To find the pOH of the solution in the beaker, we need to calculate the concentration of hydroxide ions (OH-) in the solution.
First, let's find the number of moles of phosphoric acid added to the beaker. We can use the formula:
moles = mass / molar mass
The molar mass of phosphoric acid (H3PO4) can be calculated by adding up the atomic masses of its elements:
(3 * atomic mass of hydrogen) + (1 * atomic mass of phosphorus) + (4 * atomic mass of oxygen).
Using the atomic masses from the periodic table, we get:
(3 * 1.008 g/mol) + (1 * 30.97 g/mol) + (4 * 16.00 g/mol) = 98.0 g/mol.
So, the number of moles of phosphoric acid is:
moles = 0.400 g / 98.0 g/mol = 0.00408 mol.
Next, let's calculate the number of moles of sodium hydroxide (NaOH) added to the beaker.
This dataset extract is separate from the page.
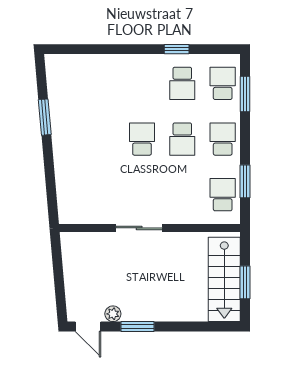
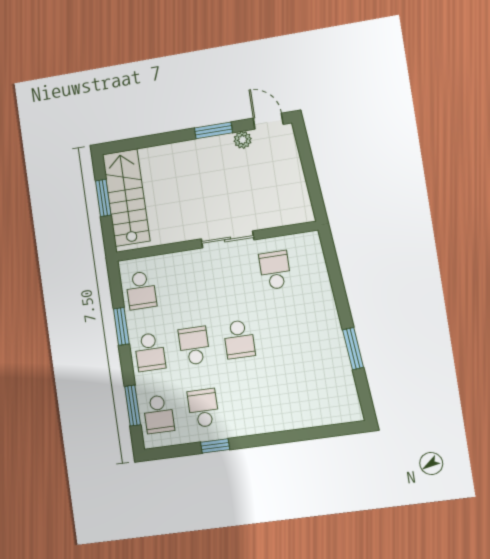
window: (245, 181) -> (121, 326), moved
school desk: (102, 195) -> (275, 270), added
We can use the formula:
moles = volume * molarity
Given that the volume is 20.0 ml and the molarity is 0.995 M, we can substitute these values into the formula:
moles = 20.0 ml * (0.995 mol/L / 1000 ml/L) = 0.0199 mol.
Since sodium hydroxide is a strong base, it completely dissociates in water, yielding one hydroxide ion for every sodium hydroxide molecule. Therefore, the concentration of hydroxide ions (OH-) in the solution is also 0.0199 mol.
Now that we know the concentration of hydroxide ions, we can calculate the pOH using the formula:
pOH = -log[OH-].
Taking the negative logarithm of 0.0199 gives us the pOH:
pOH = -log(0.0199) ≈ 1.70.
Therefore, the pOH of the solution in the beaker is approximately 1.70.